Гаврила тяжело вздохнул, огляделся и положил Анку на стол рядом с тварью. Сделал два шага, нависая над Вовой.
– Отставить неуставной базар. Ефрейтор. – Глаза его опасно блеснули.
– Устав? Я напомню тебе устав. – Вова отступил на шаг, смотреть здоровяку в подбородок не хотелось. Отчеканил: – Приложение шестнадцать, пункт первый. Боец ликвидационного Корпуса обязан прикладывать все усилия по ликвидации последствий Самосбора. Слышишь, Гавр? Ликвидации, мать твою! Сколько раз тебе напоминать, мы убиваем тварей.
– Если этих тварей действительно можно подчинить, если они однажды будут выходить на зачистки вместо нас, оно того стоило! Если будут убивать своих сородичей и гибнуть вместо моих парней, я буду только за.
– Да они нужны, чтобы гражданских кошмарить, неужели не ясно? – фыркнул Вова. – Как на том заводе. Что смотришь? Вспоминай давай, процедуры не забрали это у тебя, лишь задвинули в конец коридора. Забастовка, растерзанный бригадир, тварь, что взялась из ниоткуда одна. Ну!
Сержант часто моргал, морщил лоб и кривился, будто у него разболелась голова. И Вова понял: не вспомнит.
– Эксперимент согласован Партией, – твердо сказал сержант.
– Партией, конечно! Партией, которой мало, что твари бьют наших на этажах, они еще сюда нас гонят пачками, на убой! Я видел ноги Башки, это всё, что от него осталось. Помнишь Башку? Как вы спирт таскали и по бабам из легкой промышленности бегали в самоволку, когда ты еще последнюю лычку не нацепил? Нет Башки больше, и много хороших парней тоже нет, и всё ради… Ради этого…
Вова разошелся. Пнул стол с тварью, но тот не сдвинулся с места, крепко прикрученный к полу. Тогда ефрейтор ударом сапога перевернул каталку с инструментами, забренчал металл о плитку.
– …Ради этого говна?! Ради этого столько наших сдохнуть должно, этого стоило, ты говоришь?
Вова оскалился, пытаясь восстановить дыхание.
– Не получится у нас с тобой отставить, сержант.
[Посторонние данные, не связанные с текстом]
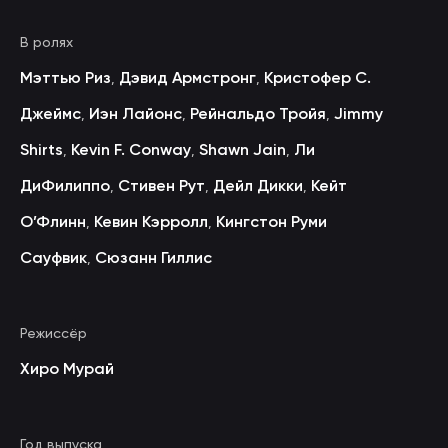
В ролях
Мэттью Риз
Дэвид Армстронг
Кристофер С.
,
,
Джеймс
Иэн Лайонс
Рейнальдо Тройя
Jimmy
,
,
,
Shirts
Kevin F. Conway
Shawn Jain
Ли
,
,
,
ДиФилиппо
Стивен Рут
Дейл Дикки
Кейт
,
,
,
О’Флинн
Кевин Кэрролл
Кингстон Руми
,
,
Сауфвик
Сюзанн Гиллис
,
Режиссёр
Хиро Мурай
Год выпуска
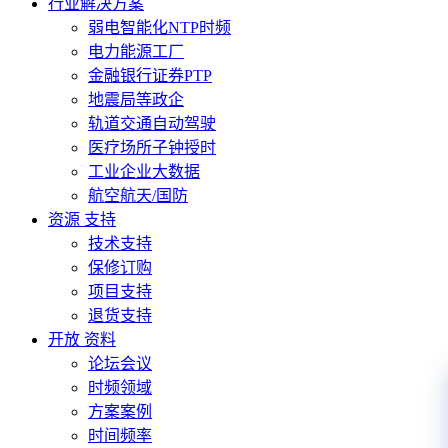
行业解决方案
弱电智能化NTP时频
电力能源工厂
金融银行证券PTP
地震局等政企
轨道交通自动驾驶
医疗场所子钟授时
工业企业大数据
航空航天/国防
资源 支持
技术支持
保修订购
项目支持
退货支持
开放 资料
论坛会议
时频领域
方案案例
时间频率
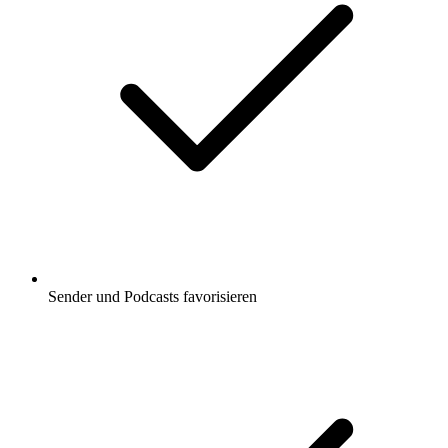
Sender und Podcasts favorisieren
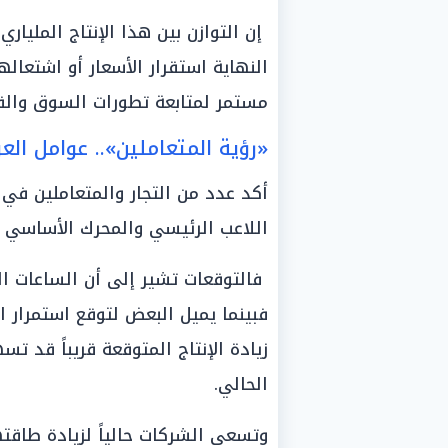
إن التوازن بين هذا الإنتاج المليا
النهاية استقرار الأسعار أو اشتعال
مستمر لمتابعة تطورات السوق والقد
«رؤية المتعاملين».. عوامل ا
أكد عدد من التجار والمتعاملين ف
اللاعب الرئيسي والمحرك الأساسي لأ
فالتوقعات تشير إلى أن الساعات ال
فبينما يميل البعض لتوقع استمرار الا
زيادة الإنتاج المتوقعة قريباً قد 
الحالي.
وتسعى الشركات حالياً لزيادة طاقتها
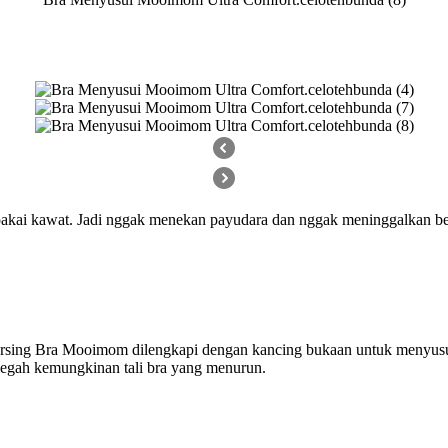
akai kawat. Jadi nggak menekan payudara dan nggak meninggalkan bek
Nursing Bra Mooimom dilengkapi dengan kancing bukaan untuk menyusu
cegah kemungkinan tali bra yang menurun.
Мы уничтожим диски и больше не участвуем в этом.
Отттссствть-ть-ть.
– Мы? – переспросил Гаврила и посмотрел на Хохла.
Тот сглотнул, отвел взгляд.
– Такое дело, Гавр… Ты не злись только. Покумекал я, значит, что служба как-то затянулась, я уж и не помню насколько. А ты и подавно, наверное. Вот только у тебя еще есть возможность до капитана дослужиться, в кабинет пересесть, а мы… У нас один конец, и это не пенсия. Я не на такое подписывался. Не буду…
– А кто будет-то? – взревел Гаврила. – Кто будет-то, блять?! Если не мы? Вы же сейчас нюни распустили, оправдания ищете, с этажей хотите соскочить…
– Думай как хочешь, – отрезал Вова. – Диски отдай.
Он снял автомат с предохранителя, но целиться пока не стал.
Оттьсв-т-в-с.
– Вовчик, может, ну его? – спросил Хохол. – Диски эти… Просто уйдем.
Вова мотнул головой, не сводя с сержанта взгляд. Тот слегка наклонил голову, будто на миг к чему-то прислушиваясь, и у ефрейтора мелькнула мысль: как же они все-таки глупо смотрятся со стороны, куклы операторов. И почему он раньше этого не замечал?
– Вы не подключены? – Гаврила округлил глаза, уставился на Вову, потом на Хохла. – К вам не могут подключиться! Как?
– Долго рассказывать. Диски!
– Приложение сорок один…
«Дезертирство», – мысленно закончил Вова за сержанта.
Команда оператора касается мышц быстрее, чем сознание успевает заметить вмешательство. В случае с рефлексами Гаврилы эта скорость смертельно опасна. Вова был готов, но все равно не успел различить, как одним резким движением сержант вырвал из кобуры пистолет и выстрелил. Практически в упор.
Грохот ударил по левому уху с такой силой, что звук обратился в свет, цветными искрами рассыпался перед глазами. Вова отшатнулся, Хохол отскочил на пару шагов. Гаврила отбросил пистолет в сторону, прижал правую руку левой к столу, с ужасом таращась на собственные пальцы.
– Идиоты, я не смогу его долго сдерживать!
Сержант кричал, но до Вовы его слова долетали как из-за глухой стены. Лишь мелькнуло удивление в голове ефрейтора: он вообще не думал, что оператора можно сдерживать, но Гавриле каким-то образом удалось отвести ствол в последний момент. Силен…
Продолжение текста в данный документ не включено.